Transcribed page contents
+ + + + +

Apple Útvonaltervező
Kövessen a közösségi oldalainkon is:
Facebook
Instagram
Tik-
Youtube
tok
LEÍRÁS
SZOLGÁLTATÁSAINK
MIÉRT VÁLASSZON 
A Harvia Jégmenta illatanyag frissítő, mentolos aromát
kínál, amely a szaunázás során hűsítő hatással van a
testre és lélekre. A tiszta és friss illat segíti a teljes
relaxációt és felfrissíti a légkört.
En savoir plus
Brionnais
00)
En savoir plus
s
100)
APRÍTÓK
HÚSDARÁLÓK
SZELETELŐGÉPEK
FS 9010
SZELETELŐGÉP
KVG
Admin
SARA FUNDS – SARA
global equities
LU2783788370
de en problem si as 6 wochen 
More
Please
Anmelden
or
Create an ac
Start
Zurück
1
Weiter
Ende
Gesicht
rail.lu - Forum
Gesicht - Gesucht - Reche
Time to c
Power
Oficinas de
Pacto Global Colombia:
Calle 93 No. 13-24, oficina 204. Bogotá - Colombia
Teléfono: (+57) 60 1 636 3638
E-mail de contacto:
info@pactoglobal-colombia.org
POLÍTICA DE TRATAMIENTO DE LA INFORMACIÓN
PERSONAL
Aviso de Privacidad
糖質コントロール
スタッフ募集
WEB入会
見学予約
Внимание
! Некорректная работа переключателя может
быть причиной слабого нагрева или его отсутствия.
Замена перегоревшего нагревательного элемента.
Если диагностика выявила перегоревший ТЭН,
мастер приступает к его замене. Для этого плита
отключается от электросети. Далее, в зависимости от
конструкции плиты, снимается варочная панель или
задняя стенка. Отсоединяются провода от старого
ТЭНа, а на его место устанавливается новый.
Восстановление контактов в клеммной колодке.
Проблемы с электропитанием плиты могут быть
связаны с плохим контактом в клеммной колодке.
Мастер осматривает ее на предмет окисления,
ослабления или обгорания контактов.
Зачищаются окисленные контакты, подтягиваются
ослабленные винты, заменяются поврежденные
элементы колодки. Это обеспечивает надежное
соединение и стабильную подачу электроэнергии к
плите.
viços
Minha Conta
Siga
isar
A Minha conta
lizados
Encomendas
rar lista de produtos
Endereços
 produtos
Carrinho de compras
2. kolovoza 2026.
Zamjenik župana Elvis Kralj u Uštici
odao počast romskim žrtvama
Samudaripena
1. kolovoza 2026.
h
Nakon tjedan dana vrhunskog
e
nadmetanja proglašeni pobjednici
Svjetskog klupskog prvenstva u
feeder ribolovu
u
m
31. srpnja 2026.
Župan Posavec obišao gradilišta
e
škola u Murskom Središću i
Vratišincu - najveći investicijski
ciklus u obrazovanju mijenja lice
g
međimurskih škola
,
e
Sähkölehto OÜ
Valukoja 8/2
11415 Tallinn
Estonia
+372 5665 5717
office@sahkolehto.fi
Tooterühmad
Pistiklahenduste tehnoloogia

+ + + + +

What is needed is each line from the records with the word "škola" in it.

• REPLY:
škola u Murskom Središću i
međimurskih škola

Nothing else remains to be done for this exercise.